▸ **WORK INSTRUCTIONS**
Duplicate the stretch of the data from the line containing "family: Nymphalidae" through the end of the data, keeping every line unchanged.

▸ **DATA FOR PROCESSING**
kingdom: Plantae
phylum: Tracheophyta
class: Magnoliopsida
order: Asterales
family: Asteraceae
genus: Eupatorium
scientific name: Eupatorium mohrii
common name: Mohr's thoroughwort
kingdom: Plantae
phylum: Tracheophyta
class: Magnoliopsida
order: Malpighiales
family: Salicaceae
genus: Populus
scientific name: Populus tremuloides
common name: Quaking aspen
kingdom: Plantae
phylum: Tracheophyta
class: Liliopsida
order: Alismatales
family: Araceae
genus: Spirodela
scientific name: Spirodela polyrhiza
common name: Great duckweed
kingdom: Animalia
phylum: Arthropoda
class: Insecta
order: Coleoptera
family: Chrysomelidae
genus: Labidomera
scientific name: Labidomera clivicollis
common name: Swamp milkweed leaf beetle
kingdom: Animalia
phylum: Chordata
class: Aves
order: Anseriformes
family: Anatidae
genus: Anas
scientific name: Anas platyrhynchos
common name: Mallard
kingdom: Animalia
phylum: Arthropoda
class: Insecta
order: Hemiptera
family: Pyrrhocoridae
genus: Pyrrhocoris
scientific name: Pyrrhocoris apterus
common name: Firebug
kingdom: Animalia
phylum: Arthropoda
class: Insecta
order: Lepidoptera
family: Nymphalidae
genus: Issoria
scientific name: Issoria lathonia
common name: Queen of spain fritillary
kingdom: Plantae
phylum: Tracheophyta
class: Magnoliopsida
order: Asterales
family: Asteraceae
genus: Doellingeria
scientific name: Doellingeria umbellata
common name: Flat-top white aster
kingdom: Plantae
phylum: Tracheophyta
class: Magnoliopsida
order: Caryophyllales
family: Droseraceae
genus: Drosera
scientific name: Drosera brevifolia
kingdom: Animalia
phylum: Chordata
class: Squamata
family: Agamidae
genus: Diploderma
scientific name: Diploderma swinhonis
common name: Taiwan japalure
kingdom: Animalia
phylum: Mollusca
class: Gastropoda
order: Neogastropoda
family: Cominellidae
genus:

▸ **RESPONSE TO THIS EXERCISE**
family: Nymphalidae
genus: Issoria
scientific name: Issoria lathonia
common name: Queen of spain fritillary
kingdom: Plantae
phylum: Tracheophyta
class: Magnoliopsida
order: Asterales
family: Asteraceae
genus: Doellingeria
scientific name: Doellingeria umbellata
common name: Flat-top white aster
kingdom: Plantae
phylum: Tracheophyta
class: Magnoliopsida
order: Caryophyllales
family: Droseraceae
genus: Drosera
scientific name: Drosera brevifolia
kingdom: Animalia
phylum: Chordata
class: Squamata
family: Agamidae
genus: Diploderma
scientific name: Diploderma swinhonis
common name: Taiwan japalure
kingdom: Animalia
phylum: Mollusca
class: Gastropoda
order: Neogastropoda
family: Cominellidae
genus:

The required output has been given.